The action taken to change the angle of attack are changes of boat heading `delta_hdg`. We therefore assume that `sail_pos` is constant and equal to -40°.
The wind heading is fixed to `WH` = 45°. Finally, there is a delay between the command and the change of heading of τ = 0.5 seconds. The simulator can be
represented with the following block diagram. It contains a delay and an hysteresis block that are variables of the simulator class.
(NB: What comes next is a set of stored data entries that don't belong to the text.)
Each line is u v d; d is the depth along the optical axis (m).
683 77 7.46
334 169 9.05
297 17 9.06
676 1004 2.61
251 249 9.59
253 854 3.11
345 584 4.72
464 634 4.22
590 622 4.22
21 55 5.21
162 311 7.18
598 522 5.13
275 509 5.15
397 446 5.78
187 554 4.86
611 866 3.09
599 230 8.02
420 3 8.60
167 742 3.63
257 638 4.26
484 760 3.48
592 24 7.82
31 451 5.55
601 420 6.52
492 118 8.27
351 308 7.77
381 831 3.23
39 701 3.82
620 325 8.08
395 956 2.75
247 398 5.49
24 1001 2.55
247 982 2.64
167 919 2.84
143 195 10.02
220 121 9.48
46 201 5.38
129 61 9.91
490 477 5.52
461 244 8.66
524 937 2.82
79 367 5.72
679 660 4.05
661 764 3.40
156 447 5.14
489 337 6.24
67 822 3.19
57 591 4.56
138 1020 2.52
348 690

.. image:: block_diagrams.png
   :width: 200px
   :height: 100px
   :scale: 200 %
   :align: center


Simulator
------------------------------


.. automodule:: Simulator
	:members:
	:undoc-members:
	:show-inheritance:


.. warning::
   Be careful, the delay is expressed has an offset of index. the delay in s is equal to delay*time_step


Hysteresis
------------------------------

.. automodule:: hysteresis
	:members:
	:undoc-members:


Markov Decision Process (MDP)
------------------------------

.. automodule:: mdp
	:members:
	:undoc-members:

.. note:: The class variable simulation_duration defines the frequency of action taking. The reward is the average of the new velocities computed after each transition.

Tutorial
---------------

To visualize how a simulation can be generated we provide a file MDPmain.py that creates a simulation where the heading is first increase and then decrease.

.. code-block:: python
   :emphasize-lines: 36

   TORAD = math.pi / 180

   history_duration = 3
   mdp_step = 1
   time_step = 0.1
   SP = -40 * TORAD
   mdp = mdp.MDP(history_duration, mdp_step, time_step)

   mean = 45 * TORAD
   std = 0 * TORAD
   wind_samples = 10
   WH = np.random.uniform(mean - std, mean + std, size=10)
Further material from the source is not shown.